For each data index `data_i`, I create a summary matrix using the following function:
```{r}
sum_data_i <- function(data_i) {
  R_mat_i <- R_mat_list[[data_i]]
  sum_i <- apply(R_mat_i,2,my_sum)
  rownames(sum_i) <- c("Mean","Std","Sharpe","Sortino","Skewness","Kurtosis","VaR")
  return(sum_i)
}

```

Finally, we stack all summary results in the following list
```{r}
sum_data_list <- lapply(1:length(R_mat_list),sum_data_i)
```
For instance, the summary performance for the 48 industry portfolios is given by
```{r}
data.frame(t(sum_data_list[[5]]))
```

## Summary
As an overall summary, let us visualize a given performance metric for each data set over the whole ten estimation methods used in our analysis. To do so, I create the following function that takes a performance metric of interest as its main argument and returns a `ggplot` item:
```{r}
ggplot_sum <- function(perf_of_interest) {
  
  ds.plot <- data.frame()
  for (data_i in 1:length(sum_data_list)) {
    sum_data_i <- sum_data_list[[data_i]]
    y <- sum_data_i[perf_of_interest,]
    ds.plot <- rbind(ds.plot,data.frame(Performance = y, Method = names(y), Data = data_i))
  }
  
  ds.plot$Data <- as.factor(ds.plot$Data)
  p <- ggplot(ds.plot,aes(x = Data, y = Performance, colour =Method )) 
  p <- p +  geom_point() 
  p <- p +  labs(x = "FF Data", y = perf_of_interest)
  return(p)
}

```

For example, to summarize the risk-adjusted returns, I plot the Sortino ratio while distinguishing the data and method used. 
```{r}
p <- ggplot_sum("Sortino")
ggplotly(p,width = 800, height = 600)
```
Among all methods, we observe that the "factor" approach yields consistent performance and ranks at the top three among all datasets. The other two that follow suit are the Constant and Uniform approaches. 
```{r}

lapply(sum_data_list, function(x)  names(sort(x["Sortino",],decreasing = T)[1:3]))

```

**Note**: by definition, the "factor" methods estimates the covariance matrix using a single factor by default.

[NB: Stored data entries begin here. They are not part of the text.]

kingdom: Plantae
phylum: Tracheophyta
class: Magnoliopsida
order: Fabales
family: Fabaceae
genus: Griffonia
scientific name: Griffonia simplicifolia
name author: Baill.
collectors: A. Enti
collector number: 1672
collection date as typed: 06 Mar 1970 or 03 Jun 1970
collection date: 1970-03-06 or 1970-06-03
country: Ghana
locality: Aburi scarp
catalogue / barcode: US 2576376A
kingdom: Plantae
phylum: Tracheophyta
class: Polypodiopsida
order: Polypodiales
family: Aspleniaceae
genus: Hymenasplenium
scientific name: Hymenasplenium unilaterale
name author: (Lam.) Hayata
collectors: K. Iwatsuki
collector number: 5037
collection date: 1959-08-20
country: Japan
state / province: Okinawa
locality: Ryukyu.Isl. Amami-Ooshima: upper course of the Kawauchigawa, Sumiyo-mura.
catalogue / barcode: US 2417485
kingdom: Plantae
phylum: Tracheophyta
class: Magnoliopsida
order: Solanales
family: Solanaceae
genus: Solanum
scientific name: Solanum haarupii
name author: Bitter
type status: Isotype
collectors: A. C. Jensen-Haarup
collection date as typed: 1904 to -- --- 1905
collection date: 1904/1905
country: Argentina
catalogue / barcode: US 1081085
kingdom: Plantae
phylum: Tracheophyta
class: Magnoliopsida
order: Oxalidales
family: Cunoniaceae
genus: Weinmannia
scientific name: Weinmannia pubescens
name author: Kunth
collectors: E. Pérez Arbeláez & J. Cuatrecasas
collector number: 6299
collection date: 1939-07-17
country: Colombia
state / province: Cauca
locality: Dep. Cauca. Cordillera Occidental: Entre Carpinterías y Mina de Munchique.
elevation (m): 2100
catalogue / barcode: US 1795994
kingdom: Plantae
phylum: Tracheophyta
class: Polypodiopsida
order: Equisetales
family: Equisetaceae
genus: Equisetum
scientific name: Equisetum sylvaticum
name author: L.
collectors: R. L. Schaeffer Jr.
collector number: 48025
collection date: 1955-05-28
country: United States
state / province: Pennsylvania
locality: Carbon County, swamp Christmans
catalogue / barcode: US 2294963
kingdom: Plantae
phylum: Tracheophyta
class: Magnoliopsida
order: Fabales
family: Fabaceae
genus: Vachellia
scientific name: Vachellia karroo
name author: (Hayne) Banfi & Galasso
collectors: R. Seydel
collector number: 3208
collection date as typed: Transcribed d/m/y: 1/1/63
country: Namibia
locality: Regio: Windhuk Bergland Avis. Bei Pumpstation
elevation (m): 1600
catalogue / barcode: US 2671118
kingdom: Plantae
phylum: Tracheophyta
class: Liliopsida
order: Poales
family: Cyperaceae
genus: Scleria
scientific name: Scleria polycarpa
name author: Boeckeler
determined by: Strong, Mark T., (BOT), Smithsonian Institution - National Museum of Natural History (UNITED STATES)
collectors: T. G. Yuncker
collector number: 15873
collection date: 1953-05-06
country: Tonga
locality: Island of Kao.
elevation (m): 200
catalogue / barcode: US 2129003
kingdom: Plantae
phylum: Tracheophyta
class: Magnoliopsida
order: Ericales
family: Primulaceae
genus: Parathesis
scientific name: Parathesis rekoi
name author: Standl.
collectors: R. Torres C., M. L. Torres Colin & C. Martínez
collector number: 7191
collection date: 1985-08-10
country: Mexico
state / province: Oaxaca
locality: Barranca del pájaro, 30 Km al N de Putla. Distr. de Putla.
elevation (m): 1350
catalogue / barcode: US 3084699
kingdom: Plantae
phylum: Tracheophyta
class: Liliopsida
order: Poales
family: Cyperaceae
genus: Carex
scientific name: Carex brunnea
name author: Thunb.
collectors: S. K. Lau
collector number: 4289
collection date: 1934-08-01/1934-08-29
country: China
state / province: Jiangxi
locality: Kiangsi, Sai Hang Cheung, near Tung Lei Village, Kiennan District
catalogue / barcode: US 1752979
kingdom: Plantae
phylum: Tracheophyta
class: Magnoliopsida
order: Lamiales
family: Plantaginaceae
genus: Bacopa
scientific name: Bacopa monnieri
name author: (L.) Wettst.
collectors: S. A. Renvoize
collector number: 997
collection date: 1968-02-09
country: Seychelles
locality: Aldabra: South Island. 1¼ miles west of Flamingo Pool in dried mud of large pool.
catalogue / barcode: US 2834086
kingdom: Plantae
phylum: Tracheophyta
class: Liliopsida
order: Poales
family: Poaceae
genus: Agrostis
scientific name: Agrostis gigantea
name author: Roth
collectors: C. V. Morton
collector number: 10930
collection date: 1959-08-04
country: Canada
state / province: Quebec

Since we do not define a specific risk factor, the source [code](https://rdrr.io/cran/RiskPortfolios/src/R/covEstimation.R) of the library utilizes the `factanal` stats command for factor analysis. For further info, see this [link](https://www.geo.fu-berlin.de/en/v/soga/Geodata-analysis/factor-analysis/A-simple-example-of-FA/index.html). The "constant" method refers to the case in which the covariance matrix is shrank towards a covariance matrix with constant correlation. This method is parsimonious and, potentially, leads to reduction of estimation risk. Finally, the Uniform method corresponds to "oneparm" and is considered  even more parsimonious, since the prior is given by a single one-parameter matrix. In this case, all variances are equal, while covariances are set to zero. 

As a final summary, let us reconstruct the previous plot but using value-at-risk (VaR):
```{r}
p <- ggplot_sum("VaR")
ggplotly(p,width = 800, height = 600)
```
In terms of VaR, we see that the Factor approach results in the lowest downside risk for all datasets, except the 5 Fama-French industry portfolios. 

```{r}
lapply(sum_data_list, function(x)  names(sort(x["VaR",],decreasing = F)[1:3]))
```
Overall, the above results indicate that shrinkage techniques provide greater improvement when one is dealing with larger number of assets. This denotes the case of great estimation risk. Additionally, the fact that the factor model dominates other techniques, this indicates that the decision-maker can fully shrink the covariance matrix towards a prior without the need of  determining the shrinkage intensity. Clearly, to generalize this conjecture, one needs to validate over different datasets, sample sizes, and estimation frequencies. 


# Concluding Remarks
This vignette provides a simple paradigm to evaluate the out-of-sample performance of different estimation methods for covariance matrices. Interested researches in proposing new methods for covariance matrices would greatly benefit from `RiskPortfolios` in setting benchmarks and testing new decision rules. Note that the above analysis does not take into account statistical significance. One potential remedy is to perform bootstrap and assess whether outperformance is not merely a statistical fluke. I leave this for a future endeavor.